DATA SUPPLIED:
_ _ _

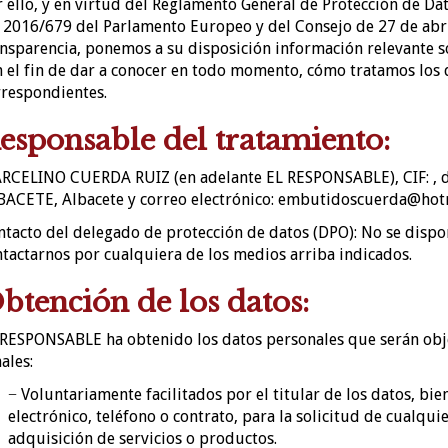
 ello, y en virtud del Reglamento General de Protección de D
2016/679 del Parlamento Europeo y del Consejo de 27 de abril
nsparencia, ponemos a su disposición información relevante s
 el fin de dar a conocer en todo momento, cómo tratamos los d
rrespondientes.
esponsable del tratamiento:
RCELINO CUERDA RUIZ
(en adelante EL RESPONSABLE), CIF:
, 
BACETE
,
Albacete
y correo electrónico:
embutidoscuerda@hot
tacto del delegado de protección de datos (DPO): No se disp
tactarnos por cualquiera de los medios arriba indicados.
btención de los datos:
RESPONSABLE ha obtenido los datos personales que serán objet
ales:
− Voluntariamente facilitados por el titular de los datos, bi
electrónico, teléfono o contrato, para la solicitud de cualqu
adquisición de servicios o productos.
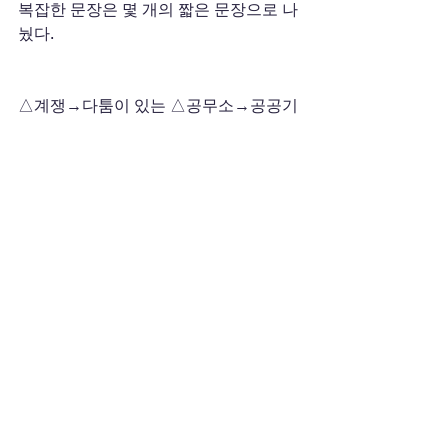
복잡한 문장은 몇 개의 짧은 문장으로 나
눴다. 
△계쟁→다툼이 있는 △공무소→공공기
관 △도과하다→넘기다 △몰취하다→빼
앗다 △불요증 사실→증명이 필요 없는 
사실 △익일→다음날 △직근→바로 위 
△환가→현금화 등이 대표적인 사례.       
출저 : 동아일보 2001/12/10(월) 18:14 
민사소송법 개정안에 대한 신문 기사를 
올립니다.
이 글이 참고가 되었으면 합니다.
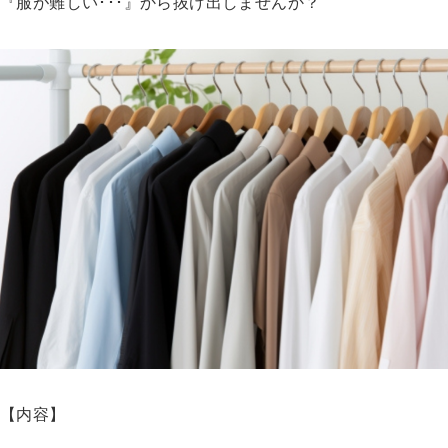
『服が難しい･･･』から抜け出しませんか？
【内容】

_ _ _

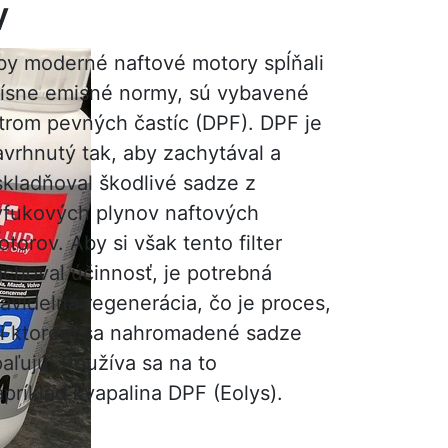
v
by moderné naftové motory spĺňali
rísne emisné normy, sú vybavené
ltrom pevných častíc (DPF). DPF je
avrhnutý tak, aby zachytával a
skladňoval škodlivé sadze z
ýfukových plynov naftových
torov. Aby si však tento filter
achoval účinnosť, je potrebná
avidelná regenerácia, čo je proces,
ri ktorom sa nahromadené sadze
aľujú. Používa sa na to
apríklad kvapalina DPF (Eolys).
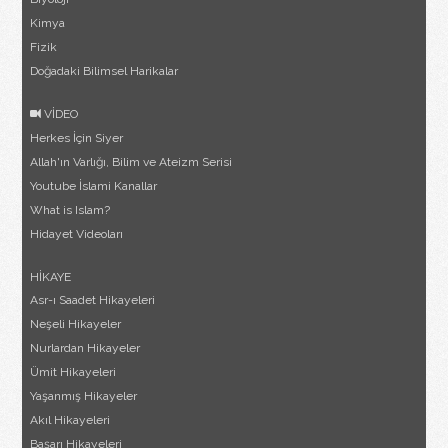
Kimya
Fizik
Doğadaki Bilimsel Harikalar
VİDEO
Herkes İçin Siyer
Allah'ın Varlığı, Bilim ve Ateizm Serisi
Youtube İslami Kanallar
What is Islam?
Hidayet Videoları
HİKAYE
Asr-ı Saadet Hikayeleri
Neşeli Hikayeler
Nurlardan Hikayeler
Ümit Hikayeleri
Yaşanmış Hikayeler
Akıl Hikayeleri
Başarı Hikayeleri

_ _ _

THE PROBLEM: Convert the lines from the one containing "복잡한 문장은 몇 개의 짧은 문장으로 나" up to and including the one containing "이 글이 참고가 되었으면 합니다." into a JSON list of strings, with one string per line and no blank lines.

SOLUTION FOR THIS TASK:
[
  "복잡한 문장은 몇 개의 짧은 문장으로 나",
  "눴다. ",
  "△계쟁→다툼이 있는 △공무소→공공기",
  "관 △도과하다→넘기다 △몰취하다→빼",
  "앗다 △불요증 사실→증명이 필요 없는 ",
  "사실 △익일→다음날 △직근→바로 위 ",
  "△환가→현금화 등이 대표적인 사례.       ",
  "출저 : 동아일보 2001/12/10(월) 18:14 ",
  "민사소송법 개정안에 대한 신문 기사를 ",
  "올립니다.",
  "이 글이 참고가 되었으면 합니다."
]